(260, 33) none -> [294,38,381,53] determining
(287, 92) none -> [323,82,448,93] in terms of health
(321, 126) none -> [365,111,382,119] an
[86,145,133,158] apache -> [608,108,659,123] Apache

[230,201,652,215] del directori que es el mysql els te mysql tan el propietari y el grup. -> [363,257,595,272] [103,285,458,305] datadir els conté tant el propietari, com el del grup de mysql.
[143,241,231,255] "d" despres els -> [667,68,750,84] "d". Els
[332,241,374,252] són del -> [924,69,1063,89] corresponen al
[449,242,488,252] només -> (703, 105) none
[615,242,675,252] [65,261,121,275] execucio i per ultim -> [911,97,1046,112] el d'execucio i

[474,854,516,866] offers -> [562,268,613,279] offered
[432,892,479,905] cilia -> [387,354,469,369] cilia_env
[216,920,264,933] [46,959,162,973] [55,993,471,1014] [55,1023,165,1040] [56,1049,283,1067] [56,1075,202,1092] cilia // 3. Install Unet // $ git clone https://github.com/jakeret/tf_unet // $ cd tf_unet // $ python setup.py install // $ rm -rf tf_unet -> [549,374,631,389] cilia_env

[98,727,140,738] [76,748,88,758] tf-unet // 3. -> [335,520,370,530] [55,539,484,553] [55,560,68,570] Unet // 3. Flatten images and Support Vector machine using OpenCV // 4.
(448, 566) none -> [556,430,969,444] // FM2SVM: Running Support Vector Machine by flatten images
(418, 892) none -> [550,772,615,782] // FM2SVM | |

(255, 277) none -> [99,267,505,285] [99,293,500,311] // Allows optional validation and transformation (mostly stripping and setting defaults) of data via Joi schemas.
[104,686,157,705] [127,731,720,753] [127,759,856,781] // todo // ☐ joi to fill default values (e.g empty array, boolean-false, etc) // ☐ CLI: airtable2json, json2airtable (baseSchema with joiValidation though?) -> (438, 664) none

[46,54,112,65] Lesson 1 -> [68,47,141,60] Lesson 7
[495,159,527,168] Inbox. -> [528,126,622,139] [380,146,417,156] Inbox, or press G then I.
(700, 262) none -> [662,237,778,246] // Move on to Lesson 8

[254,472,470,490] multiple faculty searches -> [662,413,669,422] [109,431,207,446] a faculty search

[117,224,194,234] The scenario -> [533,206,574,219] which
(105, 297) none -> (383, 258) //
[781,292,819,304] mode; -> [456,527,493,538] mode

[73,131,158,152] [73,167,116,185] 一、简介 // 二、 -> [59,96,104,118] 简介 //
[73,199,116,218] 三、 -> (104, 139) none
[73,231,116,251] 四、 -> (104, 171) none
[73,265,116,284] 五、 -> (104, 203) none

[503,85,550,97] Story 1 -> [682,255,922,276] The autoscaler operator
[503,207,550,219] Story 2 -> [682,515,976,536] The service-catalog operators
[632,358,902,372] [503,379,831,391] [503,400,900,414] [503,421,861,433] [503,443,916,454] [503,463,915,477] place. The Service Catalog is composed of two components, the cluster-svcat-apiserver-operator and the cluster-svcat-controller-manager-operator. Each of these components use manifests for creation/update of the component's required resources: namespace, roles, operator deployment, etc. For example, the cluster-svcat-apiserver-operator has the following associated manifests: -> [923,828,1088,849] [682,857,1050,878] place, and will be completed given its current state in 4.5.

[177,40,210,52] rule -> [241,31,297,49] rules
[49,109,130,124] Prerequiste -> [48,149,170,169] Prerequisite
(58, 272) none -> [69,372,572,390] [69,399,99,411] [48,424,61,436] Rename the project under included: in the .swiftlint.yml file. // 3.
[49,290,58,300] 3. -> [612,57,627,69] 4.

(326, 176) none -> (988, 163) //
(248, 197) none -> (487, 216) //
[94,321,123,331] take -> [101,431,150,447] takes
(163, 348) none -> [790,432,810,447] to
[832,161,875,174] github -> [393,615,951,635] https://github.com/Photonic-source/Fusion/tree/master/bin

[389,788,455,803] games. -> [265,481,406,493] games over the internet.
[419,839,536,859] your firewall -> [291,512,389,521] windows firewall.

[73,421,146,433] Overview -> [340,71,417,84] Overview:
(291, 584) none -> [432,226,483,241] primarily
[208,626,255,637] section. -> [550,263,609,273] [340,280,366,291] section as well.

» **What this task involves**
Go through the listing above and find each line that contains "Lesson", then copy it.

» **Answer to the problem**
[46,54,112,65] Lesson 1 -> [68,47,141,60] Lesson 7
(700, 262) none -> [662,237,778,246] // Move on to Lesson 8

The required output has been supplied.